Plenty of things worth writing about Kevin Kelly’s post on “Techno Life Skills.” Kelly’s point of departure is that learning how to master any specific technology is less important than learning how to adapt to, use, and understand any technology that emerges (or that meets your newly emergent needs).
Here are a few notes about how technology frames us, how we think, and what we can do:
• Tools are metaphors that shape how you think. What embedded assumptions does the new tool make? Does it assume right-handedness, or literacy, or a password, or a place to throw it away? Where the defaults are set can reflect a tool’s bias.
• What do you give up? This one has taken me a long time to learn. The only way to take up a new technology is to reduce an old one in my life already. Twitter must come at the expense of something else I was doing — even if it just daydreaming.

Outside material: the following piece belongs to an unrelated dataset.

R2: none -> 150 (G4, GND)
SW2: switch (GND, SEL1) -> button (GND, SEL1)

• Every new technology will bite back. The more powerful its gifts, the more powerfully it can be abused. Look for its costs.
And a few more about accepting the limits of your own knowledge, and how your ignorance isn’t a defeat:
• Understanding how a technology works is not necessary to use it well. We don’t understand how biology works, but we still use wood well.

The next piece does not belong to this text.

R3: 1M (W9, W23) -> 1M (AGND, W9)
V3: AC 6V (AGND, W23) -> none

• Nobody has any idea of what a new invention will really be good for. To evaluate don’t think, try.
• Find the minimum amount of technology that will maximize your options.

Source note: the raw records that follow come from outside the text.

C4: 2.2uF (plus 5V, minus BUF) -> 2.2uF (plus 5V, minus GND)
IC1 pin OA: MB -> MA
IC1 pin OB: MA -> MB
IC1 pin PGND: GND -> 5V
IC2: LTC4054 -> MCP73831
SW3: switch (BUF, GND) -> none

I think these last three observations might be both Kelly’s most powerful and the most true.
Update: I forgot maybe the number-one smart, accept-your-own-ignorance observation, which Alan Jacobs rightly pulled:
• You will be newbie forever. Get good at the beginner mode, learning new programs, asking dumb questions, making stupid mistakes, soliticting help, and helping others with what you learn (the best way to learn yourself).